Le nord du Mali est secoué par de nouvelles accusations visant les Forces armées maliennes (FAMa) et leurs alliés russes de l’Africa Corps. Quatre personnes ont été tuées le 23 juin 2026 dans les secteurs de Zarho et d’Abakoïra, à la frontière des régions de Tombouctou et de Gao. La découverte d’un corps mutilé et mis en scène de manière particulièrement choquante après le passage d’un convoi militaire suscite une vive émotion et ravive les préoccupations liées aux violations présumées des droits humains dans cette zone en conflit.
Le nord du Mali est une nouvelle fois au cœur d’une vive controverse. Selon plusieurs témoignages locaux relayés par des médias et des organisations de veille, une patrouille conjointe des Forces armées maliennes (FAMa) et de l’Africa Corps russe aurait mené une opération mardi 23 juin 2026 dans les environs de Zarho et d’Abakoïra, deux localités situées à la jonction des régions de Tombouctou et de Gao.
D’après ces sources, deux personnes auraient été tuées près de Zarho après le passage du convoi militaire. Quelques kilomètres plus loin, à Abakoïra, une frappe de drone attribuée à la même colonne aurait coûté la vie à deux jeunes hommes circulant à moto. Les victimes se trouvaient dans une zone où les autorités ont récemment renforcé les restrictions concernant l’usage des motocyclettes afin de limiter les déplacements des groupes armés actifs dans le nord du pays.
L’affaire a pris une dimension encore plus inquiétante après la découverte effectuée par des habitants à la suite du départ des militaires. Selon plusieurs témoignages concordants, l’un des corps retrouvés sur place présentait des mutilations importantes. Les restes de la victime auraient été disposés de manière à former un symbole rappelant une croix gammée, une mise en scène qui a profondément choqué les populations locales.
Cette découverte a rapidement provoqué une vague d’indignation dans les localités concernées ainsi que sur les réseaux sociaux. Les récits rapportés par les habitants ont ravivé les inquiétudes concernant les méthodes employées lors de certaines opérations militaires dans les zones affectées par l’insécurité persistante.

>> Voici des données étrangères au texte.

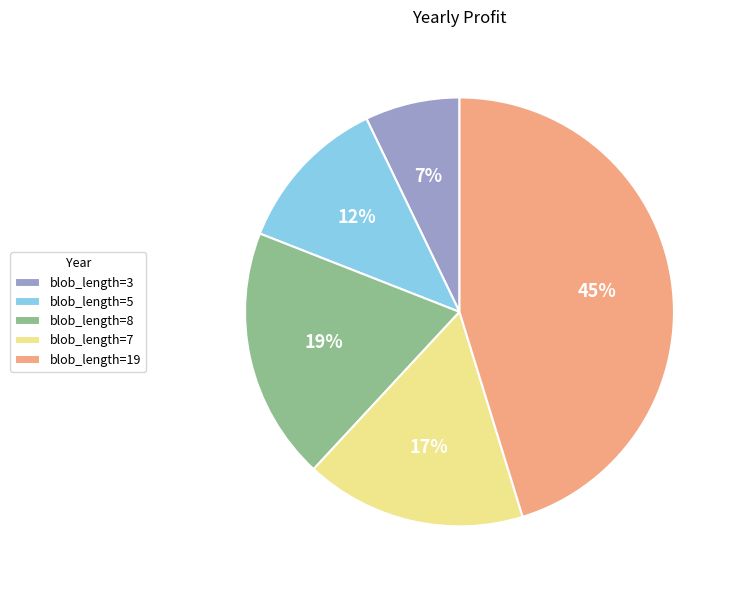

Does blob_length=7 account for over 50% of the chart?

No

À ce stade, aucune enquête indépendante n’a permis de confirmer les circonstances exactes des décès ni d’identifier formellement les auteurs de cette mise en scène. Les autorités maliennes n’avaient pas réagi publiquement au moment de la diffusion des premières informations.

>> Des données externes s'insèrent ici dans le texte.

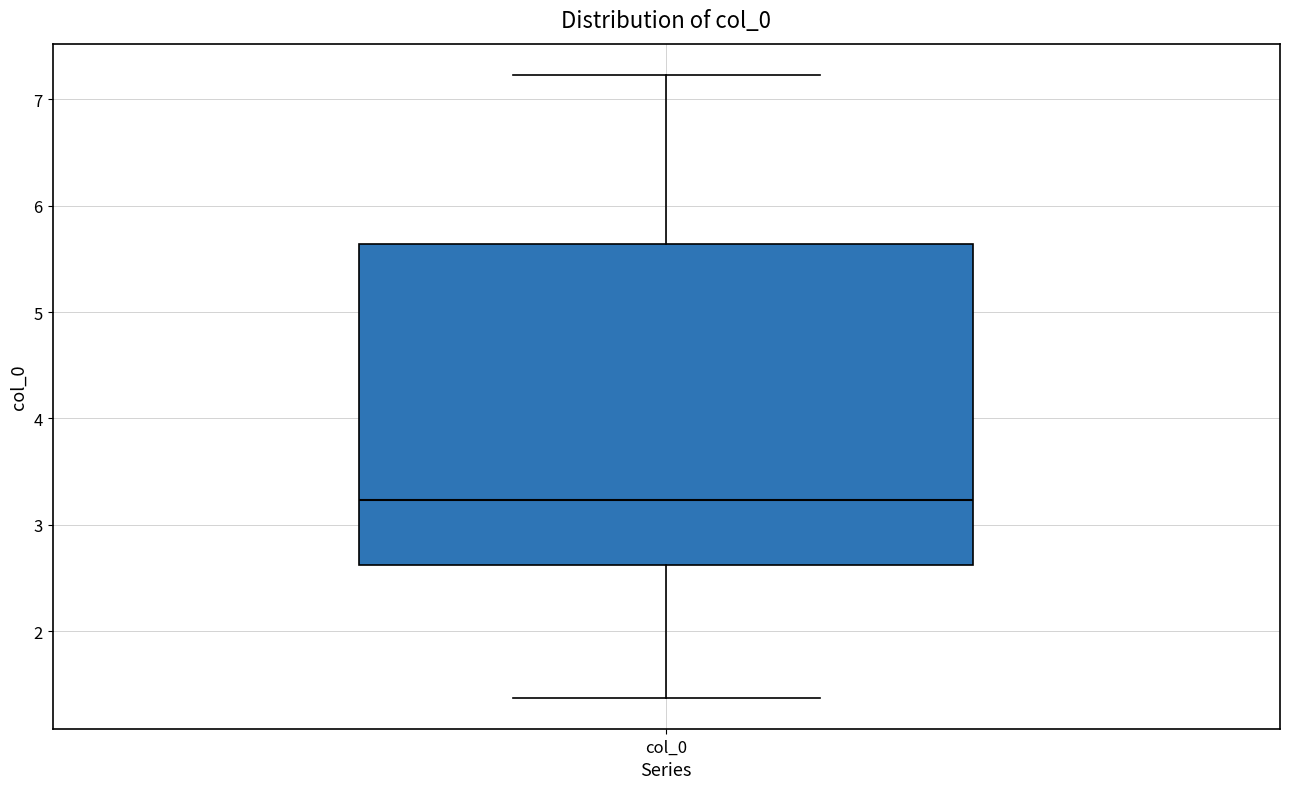

Where does the median line of the box for col_0 sit on the y-axis? The values are not printed on the chart, so give them approximately, as read against the axis.

3.2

Ces accusations interviennent dans un contexte marqué par de nombreuses allégations d’exactions dans les régions septentrionales du Mali. Depuis plusieurs mois, des organisations de défense des droits humains, des médias internationaux et des acteurs locaux signalent régulièrement des incidents impliquant des civils dans les zones touchées par les opérations antiterroristes.

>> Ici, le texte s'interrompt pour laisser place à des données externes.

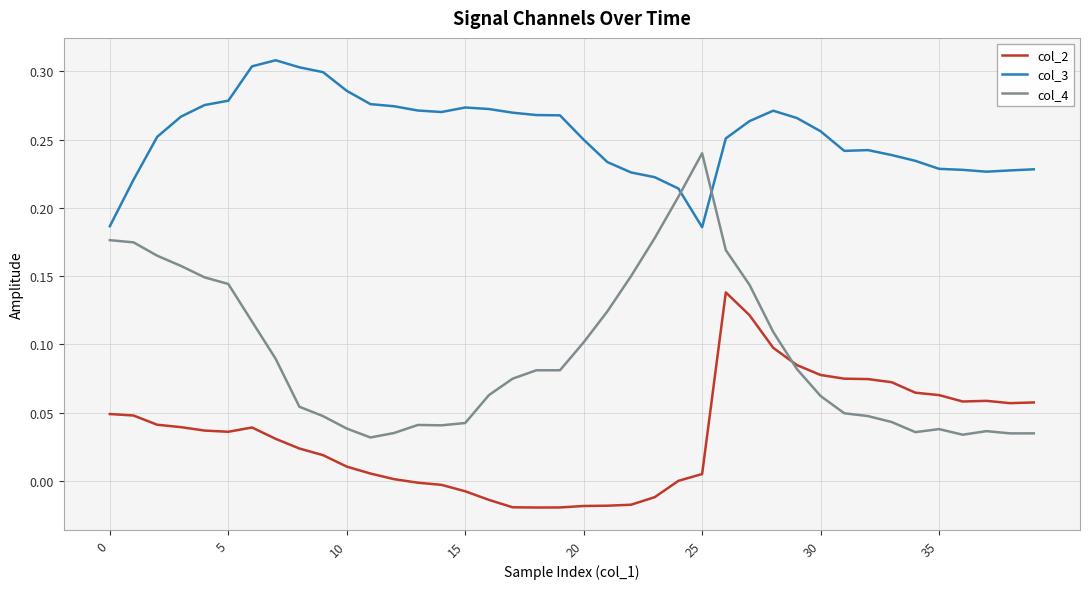

Which series has the largest total across all categories?

col_3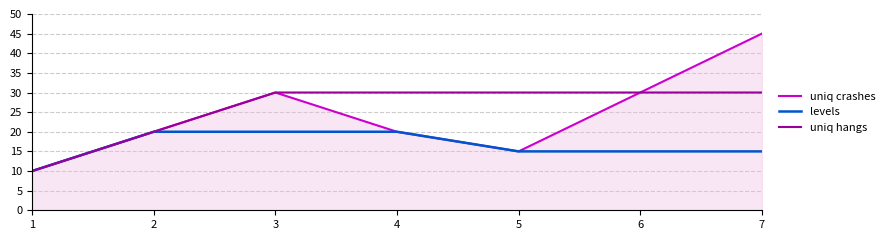

At how many categories does at least one series exceed 25?

5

Alors que les combats se poursuivent dans le nord du pays, cette nouvelle affaire risque d’alimenter davantage les interrogations sur le respect du droit international humanitaire et sur la protection des populations civiles. Elle intervient dans un climat sécuritaire particulièrement tendu, où chaque opération militaire fait l’objet d’une attention accrue de la part des observateurs nationaux et internationaux.